> **Data**
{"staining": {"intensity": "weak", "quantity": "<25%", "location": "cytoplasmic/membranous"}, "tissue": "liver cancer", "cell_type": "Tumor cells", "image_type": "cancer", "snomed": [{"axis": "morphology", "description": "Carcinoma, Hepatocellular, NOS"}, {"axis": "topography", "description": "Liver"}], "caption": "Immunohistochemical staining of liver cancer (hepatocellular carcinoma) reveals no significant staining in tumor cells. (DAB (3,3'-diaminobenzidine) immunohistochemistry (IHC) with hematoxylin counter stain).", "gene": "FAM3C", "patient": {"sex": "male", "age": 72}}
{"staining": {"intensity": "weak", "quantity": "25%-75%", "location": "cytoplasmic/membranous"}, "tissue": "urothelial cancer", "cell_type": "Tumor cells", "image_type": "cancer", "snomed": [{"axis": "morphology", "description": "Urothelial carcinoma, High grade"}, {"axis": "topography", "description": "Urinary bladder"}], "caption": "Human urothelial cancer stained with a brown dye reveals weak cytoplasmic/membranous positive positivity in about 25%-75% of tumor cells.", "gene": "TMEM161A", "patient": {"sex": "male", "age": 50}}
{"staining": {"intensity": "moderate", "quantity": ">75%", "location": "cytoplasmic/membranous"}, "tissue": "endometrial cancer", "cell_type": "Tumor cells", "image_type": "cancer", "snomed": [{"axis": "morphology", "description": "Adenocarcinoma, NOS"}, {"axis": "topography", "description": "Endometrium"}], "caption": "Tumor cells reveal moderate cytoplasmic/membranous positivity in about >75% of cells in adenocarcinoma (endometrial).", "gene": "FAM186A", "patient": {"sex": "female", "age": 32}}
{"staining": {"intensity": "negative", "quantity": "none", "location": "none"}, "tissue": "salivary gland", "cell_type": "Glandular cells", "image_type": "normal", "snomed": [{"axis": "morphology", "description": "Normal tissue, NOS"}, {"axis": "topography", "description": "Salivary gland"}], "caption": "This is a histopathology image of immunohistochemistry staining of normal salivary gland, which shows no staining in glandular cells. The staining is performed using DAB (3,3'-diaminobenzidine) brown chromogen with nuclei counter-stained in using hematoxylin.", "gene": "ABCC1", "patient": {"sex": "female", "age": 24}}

> **Your instructions**
Word for word, give back all the lines above.

> **Expected answer**
{"staining": {"intensity": "weak", "quantity": "<25%", "location": "cytoplasmic/membranous"}, "tissue": "liver cancer", "cell_type": "Tumor cells", "image_type": "cancer", "snomed": [{"axis": "morphology", "description": "Carcinoma, Hepatocellular, NOS"}, {"axis": "topography", "description": "Liver"}], "caption": "Immunohistochemical staining of liver cancer (hepatocellular carcinoma) reveals no significant staining in tumor cells. (DAB (3,3'-diaminobenzidine) immunohistochemistry (IHC) with hematoxylin counter stain).", "gene": "FAM3C", "patient": {"sex": "male", "age": 72}}
{"staining": {"intensity": "weak", "quantity": "25%-75%", "location": "cytoplasmic/membranous"}, "tissue": "urothelial cancer", "cell_type": "Tumor cells", "image_type": "cancer", "snomed": [{"axis": "morphology", "description": "Urothelial carcinoma, High grade"}, {"axis": "topography", "description": "Urinary bladder"}], "caption": "Human urothelial cancer stained with a brown dye reveals weak cytoplasmic/membranous positive positivity in about 25%-75% of tumor cells.", "gene": "TMEM161A", "patient": {"sex": "male", "age": 50}}
{"staining": {"intensity": "moderate", "quantity": ">75%", "location": "cytoplasmic/membranous"}, "tissue": "endometrial cancer", "cell_type": "Tumor cells", "image_type": "cancer", "snomed": [{"axis": "morphology", "description": "Adenocarcinoma, NOS"}, {"axis": "topography", "description": "Endometrium"}], "caption": "Tumor cells reveal moderate cytoplasmic/membranous positivity in about >75% of cells in adenocarcinoma (endometrial).", "gene": "FAM186A", "patient": {"sex": "female", "age": 32}}
{"staining": {"intensity": "negative", "quantity": "none", "location": "none"}, "tissue": "salivary gland", "cell_type": "Glandular cells", "image_type": "normal", "snomed": [{"axis": "morphology", "description": "Normal tissue, NOS"}, {"axis": "topography", "description": "Salivary gland"}], "caption": "This is a histopathology image of immunohistochemistry staining of normal salivary gland, which shows no staining in glandular cells. The staining is performed using DAB (3,3'-diaminobenzidine) brown chromogen with nuclei counter-stained in using hematoxylin.", "gene": "ABCC1", "patient": {"sex": "female", "age": 24}}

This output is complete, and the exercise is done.